# How many bales of hay equals a ton, approx?



## Milk n' Honey

All these price quotes for so much money per ton is confusing b/c I don't really know the approx. weights for small squares or large rounds. Can anyone help me? Also, how long could I expect a round bale to last me in the winter with 30 goats eating on it? Thanks for your help!!


----------



## ricky

I know this is not what you want to hear but it all depends on the bailer setting it can range from light 45 50 lbs to a heavy setting 80 lbs.


----------



## Janis Sauncy

It depends on the weight of each bale. Plus, around here, what we call "local" grass hay the bales weigh 50 to 60 pounds, which would put 40 bales to a ton (if they weigh 50 #). If you're talking alfalfa, then the bales can weigh around 100 pounds (it can vary, too). If they're 100 pounds, then you're talking 20 bales to a ton.

When I moved, someone was taking care of my goats for me until I could get them moved, too. Her feeling was they should get a bale a day. It didn't matter if it was an 80 pound bale or 120 pound bale (which, when you're buying "by the bale," the heavier the bale, the more it will cost) and, since I was paying for that hay, if she was feeding the big bales, it was costing me way more money than when she was feeding the 80 pounders.

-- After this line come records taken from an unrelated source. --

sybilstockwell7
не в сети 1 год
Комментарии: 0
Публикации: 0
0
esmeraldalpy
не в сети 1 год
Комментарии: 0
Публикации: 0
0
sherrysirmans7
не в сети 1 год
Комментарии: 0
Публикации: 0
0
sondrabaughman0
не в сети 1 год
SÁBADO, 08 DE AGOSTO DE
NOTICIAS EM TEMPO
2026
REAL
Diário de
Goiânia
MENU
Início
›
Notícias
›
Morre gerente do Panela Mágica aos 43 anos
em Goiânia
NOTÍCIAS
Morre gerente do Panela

When you buy by the ton, make sure you know what those bales weigh and then count the bales to make sure you get what you pay for. I used to work in a feed store and each load was different. One week we might have those 80-pounders; the next week might be the heavier ones. 

Janis


----------



## Milk n' Honey

I guess, more importantly, I could figure how many lbs my 30 goats should eat each day and figure how long a ton will last me. Thanks for the input. I knew it depended on how it was wrapped. I didn't consider the different substances though. 50-100 lbs is quite a wide range.


----------



## prairiecomforts

On average goats eat about 4 lbs a day per head. That is what I use to figure how much hay I need for the winter. Good luck!


----------



## Westwood

When I was a kid we bailed at 65 lbs per square bale and a ton was 30 bales. A long ton was 32 bales. Since 65 pounds is a bit short, everyone sold by the long ton.


----------